Search the entries for the word "primaria". Copy every line where it turns up.

*** Block opens ***

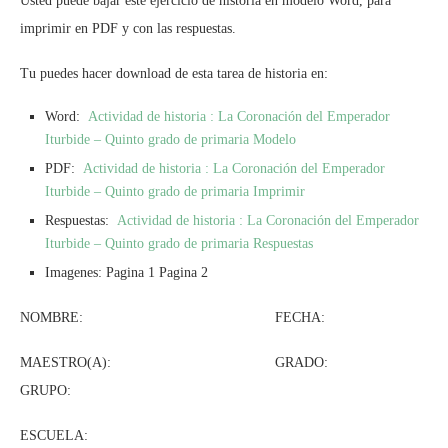
Usted puede bajar este ejercicio de historia en modelo Word, para
imprimir en PDF y con las respuestas.
Tu puedes hacer download de esta tarea de historia en:
Word:
Actividad de historia : La Coronación del Emperador
Iturbide – Quinto grado de primaria Modelo
PDF:
Actividad de historia : La Coronación del Emperador
Iturbide – Quinto grado de primaria Imprimir
Respuestas:
Actividad de historia : La Coronación del Emperador
Iturbide – Quinto grado de primaria Respuestas
Imagenes: Pagina 1 Pagina 2
NOMBRE: FECHA:
MAESTRO(A): GRADO:
GRUPO:
ESCUELA:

*** Block closes ***

- Solution to this exercise:
Iturbide – Quinto grado de primaria Modelo
Iturbide – Quinto grado de primaria Imprimir
Iturbide – Quinto grado de primaria Respuestas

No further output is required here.